The ast_from_object conversion from a Python ast object tree to the internal ruff_python_ast types in crates/vm/src/stdlib/_ast/node.rs recursed unconditionally:

  • Box<T>::ast_from_object called T::ast_from_object once per descent (no guard)
  • Vec<T>::ast_from_object called Node::ast_from_object per element (no guard)

A cycle in the Python-level AST turns either call into unbounded recursion, which overflows the Rust native stack. Rust cannot recover from a stack overflow — the process is killed.

Fix

Wrap both recursive descents in vm.with_recursion(...), which is the existing machinery RustPython uses elsewhere to translate native recursion into a Python-level RecursionError at the configured limit (default 1000). No new infrastructure, no configuration changes.

// Box<T>::ast_from_object — single recursive descent
vm.with_recursion("while traversing AST node", || {
    T::ast_from_object(vm, source_file, object).map(Self::new)
})

// Vec<T>::ast_from_object — per-element descent
vm.extract_elements_with(&object, |obj| {
    vm.with_recursion("while traversing AST node", || {
        Node::ast_from_object(vm, source_file, obj)
    })
})

The "while traversing AST node" label matches CPython's RecursionError message style for this failure mode.

Why both Box<T> and Vec<T> must be guarded

All recursive AST fields use one of these two containers:

  • Box etc. — direct single-child descent (most binary/unary expressions, attribute access, subscripts, etc.)
  • Vec etc. — multi-child descent (list/tuple/set literals, dict values, match patterns, call args, etc.)

An earlier iteration of this patch only guarded Box<T>. Testing showed that List.elts = [self] and Tuple.elts = [self] still crashed because they traverse via Vec<T>. Guarding both closes every cycle path I could construct.

Verification

Direct-cycle cases (were segfaulting; now raise RecursionError)

  • UnaryOp.operand = self
  • BinOp.left = self
  • Call.func = self
  • Attribute.value = self
  • Subscript.value = self
  • IfExp.test = self
  • List.elts = [self]
  • Tuple.elts = [self]
  • Set.elts = [self]
  • Dict.values = [self]
  • ListComp.elt = self

Indirect cycles

  • A.operand = B; B.operand = A — caught on the same counter.

Deep non-cyclic input

Depth Behavior
500 compiles OK
900 compiles OK
999 compiles OK
1500 / 3000 / 5000 RecursionError (safe; no crash)

Regression

$ ./target/release/rustpython -m test test_ast test_compile
All 2 tests OK.
Result: SUCCESS

A new regression test in extra_tests/snippets/stdlib_ast.py exercises 6 representative cycle patterns across both Box and Vec descent paths; it passes on both RustPython (with this patch) and CPython 3.14.

Scope

  • Targeted at the ast_from_object path, which is the only way a cyclic tree can enter RustPython's compilation pipeline (parsed source cannot be cyclic; ruff parser produces trees, not DAGs).
  • ast_to_object (reverse direction) is only called on trees produced by ruff_python_parser, which does not emit cycles; no user-controlled path reaches it.
  • validate_mod runs after ast_from_object.
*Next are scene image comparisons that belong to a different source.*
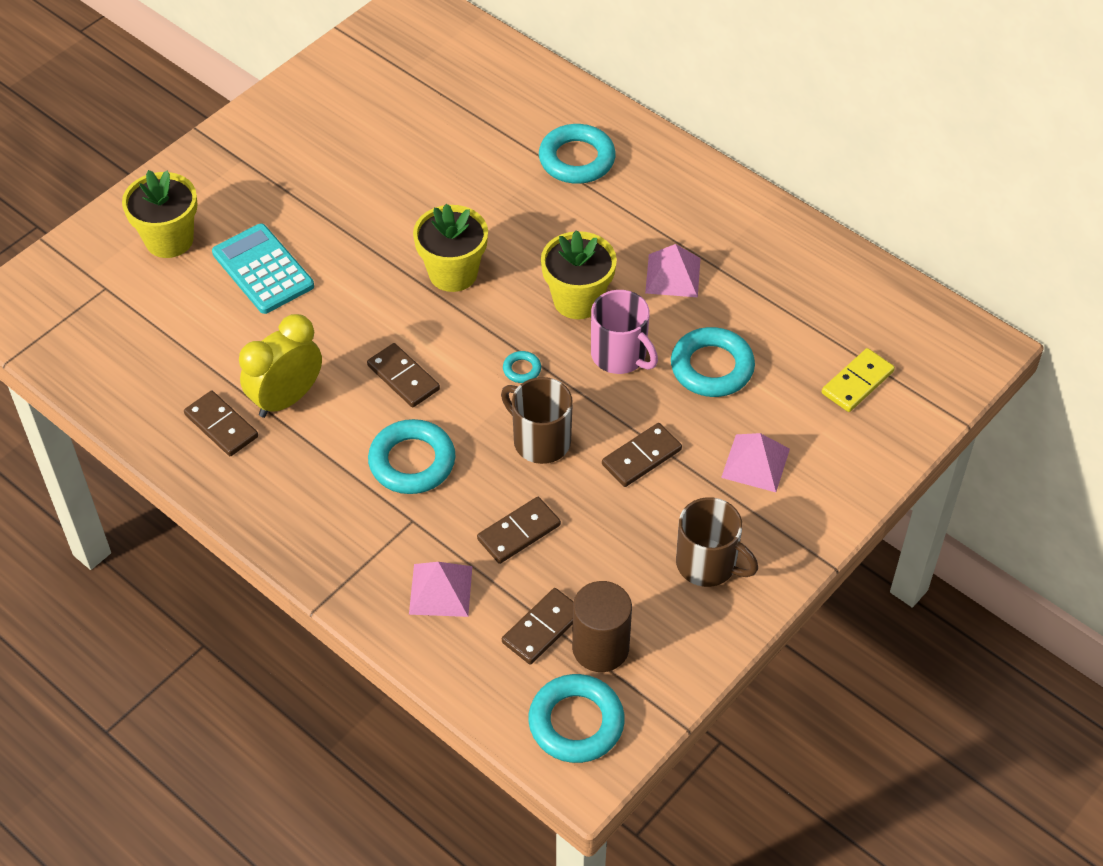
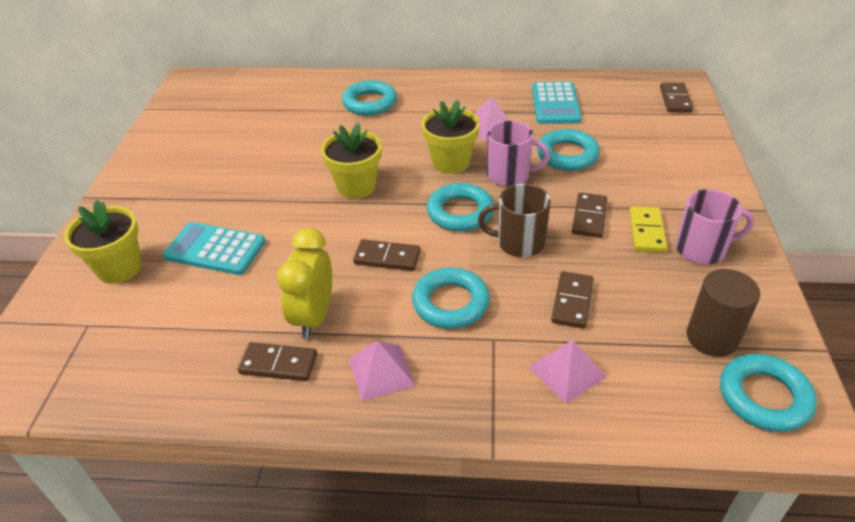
camera: 35 degrees left, 10 degrees down
(522, 369) = (460, 212): turquoise ring -> turquoise ring, size x2.17
(542, 628) = (662, 350): brown domino -> brown domino (675, 100)
(708, 564) = (702, 249): brown mug -> pink mug
(755, 463) = (653, 185): pink pyramid -> pink pyramid (381, 372)
(784, 288) = (555, 104): none -> turquoise calculator
(857, 382) = (648, 123): yellow domino -> yellow domino (646, 231)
Since ast_from_object now caps depth via the VM's recursion counter, any AST reaching validate_mod is already depth-bounded; local testing at depth 999 confirms validate_mod handles it without crashing.

Why this approach (vs. a dedicated counter in codegen)

The initial attempt placed a depth counter inside Compiler::compile_expression (crates/codegen/src/compile.rs). That turned out to be downstream of the crash site — the process is already dead before reaching codegen. The fix lives where the crash happens: the ast_from_object traversal. Using the VM's existing with_recursion keeps the mechanism consistent with how RustPython already converts native overflows to RecursionError elsewhere (e.g. during __repr__ recursion, __eq__ recursion).

Summary by CodeRabbit

  • Bug Fixes

    • Improved handling of cyclic and pathologically deep AST structures to prevent stack overflow and raise proper recursion errors instead.
  • Tests

    • Added comprehensive regression tests for cyclic AST nodes to ensure proper error handling across various node types.